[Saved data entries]
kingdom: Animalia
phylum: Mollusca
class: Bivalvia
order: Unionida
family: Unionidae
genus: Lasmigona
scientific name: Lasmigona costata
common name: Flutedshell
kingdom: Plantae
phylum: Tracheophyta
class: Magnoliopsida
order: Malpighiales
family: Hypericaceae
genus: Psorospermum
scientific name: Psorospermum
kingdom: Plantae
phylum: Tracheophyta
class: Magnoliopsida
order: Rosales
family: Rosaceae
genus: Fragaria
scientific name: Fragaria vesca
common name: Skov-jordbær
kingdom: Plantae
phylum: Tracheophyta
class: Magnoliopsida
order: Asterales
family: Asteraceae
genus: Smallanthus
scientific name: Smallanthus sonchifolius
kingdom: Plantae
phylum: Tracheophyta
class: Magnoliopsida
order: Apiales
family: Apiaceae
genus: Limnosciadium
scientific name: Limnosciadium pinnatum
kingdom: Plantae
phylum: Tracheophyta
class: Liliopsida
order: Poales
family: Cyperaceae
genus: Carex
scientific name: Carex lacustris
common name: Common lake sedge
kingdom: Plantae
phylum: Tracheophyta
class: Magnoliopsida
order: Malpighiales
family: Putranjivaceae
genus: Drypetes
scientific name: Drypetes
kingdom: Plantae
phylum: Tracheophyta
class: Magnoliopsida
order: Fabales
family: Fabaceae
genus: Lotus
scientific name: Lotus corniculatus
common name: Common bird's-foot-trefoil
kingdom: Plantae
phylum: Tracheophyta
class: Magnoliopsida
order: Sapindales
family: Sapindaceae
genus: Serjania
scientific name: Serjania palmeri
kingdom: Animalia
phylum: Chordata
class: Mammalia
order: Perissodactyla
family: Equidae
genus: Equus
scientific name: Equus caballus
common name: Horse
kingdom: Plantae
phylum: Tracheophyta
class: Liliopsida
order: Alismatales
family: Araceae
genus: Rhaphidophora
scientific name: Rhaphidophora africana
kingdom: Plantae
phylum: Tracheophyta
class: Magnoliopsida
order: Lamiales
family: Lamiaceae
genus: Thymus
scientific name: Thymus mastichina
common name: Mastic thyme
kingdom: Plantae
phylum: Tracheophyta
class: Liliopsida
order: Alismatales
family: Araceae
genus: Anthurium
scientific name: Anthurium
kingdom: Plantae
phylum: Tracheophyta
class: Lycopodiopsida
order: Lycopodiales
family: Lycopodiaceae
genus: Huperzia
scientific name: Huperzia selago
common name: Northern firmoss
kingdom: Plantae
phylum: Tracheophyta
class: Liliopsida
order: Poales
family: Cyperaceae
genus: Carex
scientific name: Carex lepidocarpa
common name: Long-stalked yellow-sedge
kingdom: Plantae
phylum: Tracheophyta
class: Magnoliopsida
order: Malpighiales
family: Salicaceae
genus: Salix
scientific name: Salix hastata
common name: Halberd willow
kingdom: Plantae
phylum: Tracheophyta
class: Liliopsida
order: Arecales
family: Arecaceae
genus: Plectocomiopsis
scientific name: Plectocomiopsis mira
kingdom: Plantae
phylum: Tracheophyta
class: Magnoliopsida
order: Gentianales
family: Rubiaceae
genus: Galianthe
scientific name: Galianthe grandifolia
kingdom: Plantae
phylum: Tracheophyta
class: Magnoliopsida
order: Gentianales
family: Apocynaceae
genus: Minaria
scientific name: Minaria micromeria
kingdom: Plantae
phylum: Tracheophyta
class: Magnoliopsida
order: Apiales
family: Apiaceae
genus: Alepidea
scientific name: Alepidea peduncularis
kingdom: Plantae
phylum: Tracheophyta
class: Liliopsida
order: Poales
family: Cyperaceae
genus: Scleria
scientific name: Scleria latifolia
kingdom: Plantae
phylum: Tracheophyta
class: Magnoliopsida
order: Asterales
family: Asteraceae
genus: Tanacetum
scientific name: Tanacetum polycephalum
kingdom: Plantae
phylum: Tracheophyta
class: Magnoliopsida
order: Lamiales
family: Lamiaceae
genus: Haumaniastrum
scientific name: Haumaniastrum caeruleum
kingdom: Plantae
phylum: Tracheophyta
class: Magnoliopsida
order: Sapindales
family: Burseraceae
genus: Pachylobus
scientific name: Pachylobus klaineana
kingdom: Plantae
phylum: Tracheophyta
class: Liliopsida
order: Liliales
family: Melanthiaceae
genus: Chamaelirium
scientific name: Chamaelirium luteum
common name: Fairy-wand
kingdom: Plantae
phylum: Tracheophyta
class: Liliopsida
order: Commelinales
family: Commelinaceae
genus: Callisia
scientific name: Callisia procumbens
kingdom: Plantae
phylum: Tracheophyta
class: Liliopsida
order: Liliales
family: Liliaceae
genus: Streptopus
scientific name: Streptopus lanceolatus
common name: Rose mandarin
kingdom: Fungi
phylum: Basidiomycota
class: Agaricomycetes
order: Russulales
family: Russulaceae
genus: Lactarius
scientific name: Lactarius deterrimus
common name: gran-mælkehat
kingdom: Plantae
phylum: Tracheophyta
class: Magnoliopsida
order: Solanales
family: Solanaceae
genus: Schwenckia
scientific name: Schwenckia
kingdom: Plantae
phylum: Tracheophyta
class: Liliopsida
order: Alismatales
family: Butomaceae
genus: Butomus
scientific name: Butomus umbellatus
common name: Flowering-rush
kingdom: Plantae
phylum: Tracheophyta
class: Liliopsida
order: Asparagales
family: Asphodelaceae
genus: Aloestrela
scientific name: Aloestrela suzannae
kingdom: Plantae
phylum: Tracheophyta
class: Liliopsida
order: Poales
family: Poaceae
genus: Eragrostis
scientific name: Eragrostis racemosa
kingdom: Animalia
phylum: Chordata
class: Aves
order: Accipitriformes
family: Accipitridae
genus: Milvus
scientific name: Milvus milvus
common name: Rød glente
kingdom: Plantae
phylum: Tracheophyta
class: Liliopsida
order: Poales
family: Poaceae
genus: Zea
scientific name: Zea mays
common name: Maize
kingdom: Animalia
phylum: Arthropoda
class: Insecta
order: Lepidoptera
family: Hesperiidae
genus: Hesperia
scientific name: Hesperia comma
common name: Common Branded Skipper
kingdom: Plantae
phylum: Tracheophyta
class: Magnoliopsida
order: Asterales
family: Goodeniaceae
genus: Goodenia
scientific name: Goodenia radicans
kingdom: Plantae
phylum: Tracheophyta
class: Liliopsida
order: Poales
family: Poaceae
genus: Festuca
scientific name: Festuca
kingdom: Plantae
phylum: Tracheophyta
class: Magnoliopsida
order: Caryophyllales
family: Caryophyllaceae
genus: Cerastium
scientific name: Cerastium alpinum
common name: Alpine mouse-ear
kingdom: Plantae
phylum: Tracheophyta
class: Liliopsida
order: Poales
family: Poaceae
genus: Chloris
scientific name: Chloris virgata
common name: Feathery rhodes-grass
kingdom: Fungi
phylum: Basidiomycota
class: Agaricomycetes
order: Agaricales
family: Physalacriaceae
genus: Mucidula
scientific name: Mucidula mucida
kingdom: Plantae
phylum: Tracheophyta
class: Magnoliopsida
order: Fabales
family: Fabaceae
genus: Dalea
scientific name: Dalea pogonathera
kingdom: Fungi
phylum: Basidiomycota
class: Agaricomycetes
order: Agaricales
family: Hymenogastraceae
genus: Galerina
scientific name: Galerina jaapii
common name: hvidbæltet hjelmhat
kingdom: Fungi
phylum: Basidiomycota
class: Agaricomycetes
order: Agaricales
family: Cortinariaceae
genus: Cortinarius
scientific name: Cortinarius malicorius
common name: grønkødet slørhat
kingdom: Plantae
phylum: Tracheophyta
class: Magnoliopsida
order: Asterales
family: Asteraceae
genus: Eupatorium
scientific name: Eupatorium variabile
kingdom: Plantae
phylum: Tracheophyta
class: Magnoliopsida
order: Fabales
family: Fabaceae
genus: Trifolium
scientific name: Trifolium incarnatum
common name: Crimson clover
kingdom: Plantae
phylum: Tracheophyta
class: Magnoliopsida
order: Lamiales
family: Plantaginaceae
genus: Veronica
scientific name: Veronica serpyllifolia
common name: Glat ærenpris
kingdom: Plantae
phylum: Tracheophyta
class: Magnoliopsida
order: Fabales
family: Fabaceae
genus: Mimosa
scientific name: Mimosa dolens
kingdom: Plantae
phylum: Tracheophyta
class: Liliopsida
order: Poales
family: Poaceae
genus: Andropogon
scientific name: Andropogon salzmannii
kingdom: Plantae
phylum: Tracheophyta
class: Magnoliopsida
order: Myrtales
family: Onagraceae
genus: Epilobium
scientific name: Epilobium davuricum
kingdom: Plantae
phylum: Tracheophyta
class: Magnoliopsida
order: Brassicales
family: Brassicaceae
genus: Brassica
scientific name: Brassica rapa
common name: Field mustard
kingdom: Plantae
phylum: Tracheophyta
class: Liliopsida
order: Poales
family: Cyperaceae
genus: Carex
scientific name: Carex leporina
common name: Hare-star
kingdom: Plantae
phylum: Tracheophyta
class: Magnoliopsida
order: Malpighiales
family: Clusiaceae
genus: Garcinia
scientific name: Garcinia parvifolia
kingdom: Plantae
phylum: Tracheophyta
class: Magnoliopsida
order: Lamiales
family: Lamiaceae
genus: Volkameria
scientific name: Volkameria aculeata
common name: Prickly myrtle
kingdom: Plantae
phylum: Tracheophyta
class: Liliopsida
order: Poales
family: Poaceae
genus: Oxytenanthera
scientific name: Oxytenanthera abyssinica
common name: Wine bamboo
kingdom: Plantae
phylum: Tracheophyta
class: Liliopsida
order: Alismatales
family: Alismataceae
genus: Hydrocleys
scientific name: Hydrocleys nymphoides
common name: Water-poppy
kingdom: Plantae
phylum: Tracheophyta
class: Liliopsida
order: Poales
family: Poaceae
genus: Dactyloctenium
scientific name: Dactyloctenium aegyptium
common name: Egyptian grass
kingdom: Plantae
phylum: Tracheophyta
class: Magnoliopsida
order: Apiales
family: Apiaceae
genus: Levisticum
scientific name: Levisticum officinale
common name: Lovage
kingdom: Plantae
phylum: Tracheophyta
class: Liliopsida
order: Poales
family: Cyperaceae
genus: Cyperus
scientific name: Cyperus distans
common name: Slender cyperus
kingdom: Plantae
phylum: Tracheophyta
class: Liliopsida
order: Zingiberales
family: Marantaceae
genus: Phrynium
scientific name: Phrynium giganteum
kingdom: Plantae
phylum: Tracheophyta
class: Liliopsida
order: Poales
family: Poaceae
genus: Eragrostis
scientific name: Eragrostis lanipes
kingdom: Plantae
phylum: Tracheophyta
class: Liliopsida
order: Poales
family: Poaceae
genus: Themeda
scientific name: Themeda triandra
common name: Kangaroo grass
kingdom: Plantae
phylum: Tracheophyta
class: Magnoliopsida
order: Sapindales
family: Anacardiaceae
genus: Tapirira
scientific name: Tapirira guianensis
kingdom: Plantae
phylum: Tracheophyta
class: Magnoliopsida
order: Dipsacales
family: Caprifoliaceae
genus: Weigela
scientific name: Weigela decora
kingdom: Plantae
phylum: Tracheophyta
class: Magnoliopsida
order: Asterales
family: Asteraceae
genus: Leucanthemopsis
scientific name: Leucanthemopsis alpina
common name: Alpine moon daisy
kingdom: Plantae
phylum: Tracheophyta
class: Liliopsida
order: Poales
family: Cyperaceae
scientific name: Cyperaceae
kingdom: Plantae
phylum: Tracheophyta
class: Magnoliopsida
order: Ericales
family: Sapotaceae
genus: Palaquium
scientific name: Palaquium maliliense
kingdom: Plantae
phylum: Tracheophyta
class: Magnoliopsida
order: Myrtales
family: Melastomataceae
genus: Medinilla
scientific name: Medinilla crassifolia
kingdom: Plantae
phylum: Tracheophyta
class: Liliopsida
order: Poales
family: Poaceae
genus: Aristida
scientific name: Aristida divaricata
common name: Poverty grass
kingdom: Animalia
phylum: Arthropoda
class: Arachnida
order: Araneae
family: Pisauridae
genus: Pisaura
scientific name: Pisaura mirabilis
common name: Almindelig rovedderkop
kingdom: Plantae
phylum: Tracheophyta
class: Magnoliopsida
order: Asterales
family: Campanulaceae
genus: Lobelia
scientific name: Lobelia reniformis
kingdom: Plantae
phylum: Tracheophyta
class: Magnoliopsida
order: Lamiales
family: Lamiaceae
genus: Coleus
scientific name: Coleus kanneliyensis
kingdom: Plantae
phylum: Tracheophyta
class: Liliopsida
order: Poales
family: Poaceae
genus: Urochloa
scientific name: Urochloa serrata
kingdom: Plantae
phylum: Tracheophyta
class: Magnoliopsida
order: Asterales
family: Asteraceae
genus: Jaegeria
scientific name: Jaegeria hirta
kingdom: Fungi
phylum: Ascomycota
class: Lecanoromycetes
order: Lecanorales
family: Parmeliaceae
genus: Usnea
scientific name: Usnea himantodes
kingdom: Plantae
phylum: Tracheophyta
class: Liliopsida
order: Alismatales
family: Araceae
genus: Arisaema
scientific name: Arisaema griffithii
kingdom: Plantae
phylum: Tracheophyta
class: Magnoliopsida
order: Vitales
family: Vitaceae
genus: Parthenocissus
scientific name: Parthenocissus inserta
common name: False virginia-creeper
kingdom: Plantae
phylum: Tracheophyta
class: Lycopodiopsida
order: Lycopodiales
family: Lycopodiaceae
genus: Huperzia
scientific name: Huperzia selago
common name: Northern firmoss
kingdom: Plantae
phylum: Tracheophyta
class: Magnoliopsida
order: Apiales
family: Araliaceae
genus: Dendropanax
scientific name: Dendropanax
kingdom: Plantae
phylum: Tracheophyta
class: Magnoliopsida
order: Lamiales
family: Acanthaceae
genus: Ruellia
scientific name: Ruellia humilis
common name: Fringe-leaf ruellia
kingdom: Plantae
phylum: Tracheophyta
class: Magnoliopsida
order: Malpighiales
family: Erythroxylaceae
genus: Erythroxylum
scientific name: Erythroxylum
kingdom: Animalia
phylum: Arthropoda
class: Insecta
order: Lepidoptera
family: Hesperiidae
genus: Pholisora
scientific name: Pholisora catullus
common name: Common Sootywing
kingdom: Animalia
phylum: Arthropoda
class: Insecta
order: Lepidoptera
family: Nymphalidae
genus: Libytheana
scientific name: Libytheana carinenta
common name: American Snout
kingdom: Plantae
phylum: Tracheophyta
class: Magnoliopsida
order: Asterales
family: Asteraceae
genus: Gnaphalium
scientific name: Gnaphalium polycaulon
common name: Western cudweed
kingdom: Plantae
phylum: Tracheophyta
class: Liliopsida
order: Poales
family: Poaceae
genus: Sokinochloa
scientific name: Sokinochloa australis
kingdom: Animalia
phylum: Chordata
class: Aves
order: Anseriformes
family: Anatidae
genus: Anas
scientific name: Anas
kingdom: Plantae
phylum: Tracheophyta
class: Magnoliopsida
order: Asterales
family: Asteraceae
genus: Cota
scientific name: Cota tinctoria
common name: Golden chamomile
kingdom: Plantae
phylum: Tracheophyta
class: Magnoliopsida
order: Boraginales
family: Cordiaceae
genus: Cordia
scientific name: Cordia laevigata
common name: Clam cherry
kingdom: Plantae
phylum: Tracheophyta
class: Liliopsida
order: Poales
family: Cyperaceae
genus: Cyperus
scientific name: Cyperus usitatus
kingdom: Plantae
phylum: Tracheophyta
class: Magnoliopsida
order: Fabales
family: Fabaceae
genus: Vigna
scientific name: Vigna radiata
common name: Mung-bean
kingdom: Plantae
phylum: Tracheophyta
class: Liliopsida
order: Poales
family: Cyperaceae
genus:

What to do:
Duplicate the rows word for word, starting at the line that contains "scientific name: Sokinochloa australis" and ending at the final line of the rows, including both of those lines.

Reply:
scientific name: Sokinochloa australis
kingdom: Animalia
phylum: Chordata
class: Aves
order: Anseriformes
family: Anatidae
genus: Anas
scientific name: Anas
kingdom: Plantae
phylum: Tracheophyta
class: Magnoliopsida
order: Asterales
family: Asteraceae
genus: Cota
scientific name: Cota tinctoria
common name: Golden chamomile
kingdom: Plantae
phylum: Tracheophyta
class: Magnoliopsida
order: Boraginales
family: Cordiaceae
genus: Cordia
scientific name: Cordia laevigata
common name: Clam cherry
kingdom: Plantae
phylum: Tracheophyta
class: Liliopsida
order: Poales
family: Cyperaceae
genus: Cyperus
scientific name: Cyperus usitatus
kingdom: Plantae
phylum: Tracheophyta
class: Magnoliopsida
order: Fabales
family: Fabaceae
genus: Vigna
scientific name: Vigna radiata
common name: Mung-bean
kingdom: Plantae
phylum: Tracheophyta
class: Liliopsida
order: Poales
family: Cyperaceae
genus:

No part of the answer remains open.